▸ Try it
Look for "reference" in the records and copy every line that has it.
---
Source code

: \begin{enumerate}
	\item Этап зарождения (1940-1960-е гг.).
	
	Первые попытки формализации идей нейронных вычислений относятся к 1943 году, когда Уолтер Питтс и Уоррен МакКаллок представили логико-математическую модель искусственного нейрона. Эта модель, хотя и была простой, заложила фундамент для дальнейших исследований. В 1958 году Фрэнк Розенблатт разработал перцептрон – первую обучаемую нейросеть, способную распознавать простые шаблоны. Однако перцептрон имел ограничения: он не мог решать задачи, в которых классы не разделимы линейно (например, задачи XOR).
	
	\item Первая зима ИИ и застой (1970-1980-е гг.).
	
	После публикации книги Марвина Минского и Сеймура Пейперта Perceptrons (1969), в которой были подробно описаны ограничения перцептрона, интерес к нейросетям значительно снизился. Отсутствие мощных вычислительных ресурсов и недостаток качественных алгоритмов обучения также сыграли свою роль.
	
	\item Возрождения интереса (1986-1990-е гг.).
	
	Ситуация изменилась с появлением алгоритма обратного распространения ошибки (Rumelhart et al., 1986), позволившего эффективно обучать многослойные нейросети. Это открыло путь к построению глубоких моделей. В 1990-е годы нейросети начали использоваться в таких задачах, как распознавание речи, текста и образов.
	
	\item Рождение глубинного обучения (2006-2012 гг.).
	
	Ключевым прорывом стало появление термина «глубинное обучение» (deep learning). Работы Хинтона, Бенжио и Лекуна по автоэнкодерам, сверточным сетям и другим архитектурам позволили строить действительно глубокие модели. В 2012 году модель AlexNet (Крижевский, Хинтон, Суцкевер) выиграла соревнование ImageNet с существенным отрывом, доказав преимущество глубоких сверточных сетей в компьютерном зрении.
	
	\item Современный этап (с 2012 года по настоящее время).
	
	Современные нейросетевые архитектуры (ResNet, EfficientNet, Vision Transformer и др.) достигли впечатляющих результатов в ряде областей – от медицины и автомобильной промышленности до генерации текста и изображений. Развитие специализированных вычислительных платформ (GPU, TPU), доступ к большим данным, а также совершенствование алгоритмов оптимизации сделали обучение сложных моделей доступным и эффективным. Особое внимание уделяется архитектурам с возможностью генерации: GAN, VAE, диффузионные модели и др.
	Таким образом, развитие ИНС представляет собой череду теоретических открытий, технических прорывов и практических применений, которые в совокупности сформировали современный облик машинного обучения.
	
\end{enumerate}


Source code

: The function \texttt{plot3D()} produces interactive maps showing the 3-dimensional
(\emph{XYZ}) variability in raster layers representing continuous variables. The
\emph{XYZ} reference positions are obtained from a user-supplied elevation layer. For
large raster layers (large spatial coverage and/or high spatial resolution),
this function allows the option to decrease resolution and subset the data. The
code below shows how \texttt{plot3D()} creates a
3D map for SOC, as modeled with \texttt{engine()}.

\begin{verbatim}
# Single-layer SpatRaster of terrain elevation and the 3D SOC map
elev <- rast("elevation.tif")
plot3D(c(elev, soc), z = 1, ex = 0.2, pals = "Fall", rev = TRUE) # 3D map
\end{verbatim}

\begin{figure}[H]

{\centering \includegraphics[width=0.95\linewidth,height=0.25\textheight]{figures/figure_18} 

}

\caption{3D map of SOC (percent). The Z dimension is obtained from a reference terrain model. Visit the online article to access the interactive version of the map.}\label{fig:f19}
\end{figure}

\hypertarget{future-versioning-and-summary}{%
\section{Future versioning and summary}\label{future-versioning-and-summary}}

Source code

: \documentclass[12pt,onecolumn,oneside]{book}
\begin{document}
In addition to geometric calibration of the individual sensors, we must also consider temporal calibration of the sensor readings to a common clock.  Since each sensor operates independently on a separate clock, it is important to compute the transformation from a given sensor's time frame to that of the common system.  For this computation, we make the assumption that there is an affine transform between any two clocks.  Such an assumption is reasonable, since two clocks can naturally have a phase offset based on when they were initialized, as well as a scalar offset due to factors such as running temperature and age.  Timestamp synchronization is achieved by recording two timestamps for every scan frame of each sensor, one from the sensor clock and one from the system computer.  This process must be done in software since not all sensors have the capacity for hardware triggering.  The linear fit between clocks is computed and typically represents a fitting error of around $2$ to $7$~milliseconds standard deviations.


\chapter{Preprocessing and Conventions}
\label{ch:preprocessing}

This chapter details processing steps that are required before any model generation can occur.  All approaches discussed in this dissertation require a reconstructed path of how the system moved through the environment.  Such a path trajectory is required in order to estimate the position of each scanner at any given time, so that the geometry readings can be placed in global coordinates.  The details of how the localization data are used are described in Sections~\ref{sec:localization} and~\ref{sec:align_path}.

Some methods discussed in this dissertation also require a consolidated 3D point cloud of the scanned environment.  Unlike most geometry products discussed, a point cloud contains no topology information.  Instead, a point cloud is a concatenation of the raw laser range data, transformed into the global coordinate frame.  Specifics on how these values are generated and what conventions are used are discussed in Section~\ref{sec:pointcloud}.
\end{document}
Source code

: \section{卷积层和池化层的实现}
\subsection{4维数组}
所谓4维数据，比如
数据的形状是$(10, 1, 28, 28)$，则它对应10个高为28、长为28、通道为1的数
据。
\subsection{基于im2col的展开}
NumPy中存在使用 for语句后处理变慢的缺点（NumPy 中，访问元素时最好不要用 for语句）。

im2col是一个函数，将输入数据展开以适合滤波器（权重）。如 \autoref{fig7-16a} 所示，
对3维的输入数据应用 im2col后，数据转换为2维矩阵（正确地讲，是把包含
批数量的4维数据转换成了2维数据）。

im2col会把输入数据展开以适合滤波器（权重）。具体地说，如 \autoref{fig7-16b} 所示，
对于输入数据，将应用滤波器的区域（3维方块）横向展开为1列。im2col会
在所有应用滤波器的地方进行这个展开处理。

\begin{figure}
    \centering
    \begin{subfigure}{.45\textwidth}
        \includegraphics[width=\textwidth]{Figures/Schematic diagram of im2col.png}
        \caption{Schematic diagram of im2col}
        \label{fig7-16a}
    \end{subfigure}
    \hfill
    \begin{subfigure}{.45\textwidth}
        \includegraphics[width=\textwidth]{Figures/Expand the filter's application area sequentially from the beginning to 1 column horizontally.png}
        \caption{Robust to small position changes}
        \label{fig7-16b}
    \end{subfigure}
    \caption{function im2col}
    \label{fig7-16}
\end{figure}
---
▸ Output
\emph{XYZ} reference positions are obtained from a user-supplied elevation layer. For
\caption{3D map of SOC (percent). The Z dimension is obtained from a reference terrain model. Visit the online article to access the interactive version of the map.}\label{fig:f19}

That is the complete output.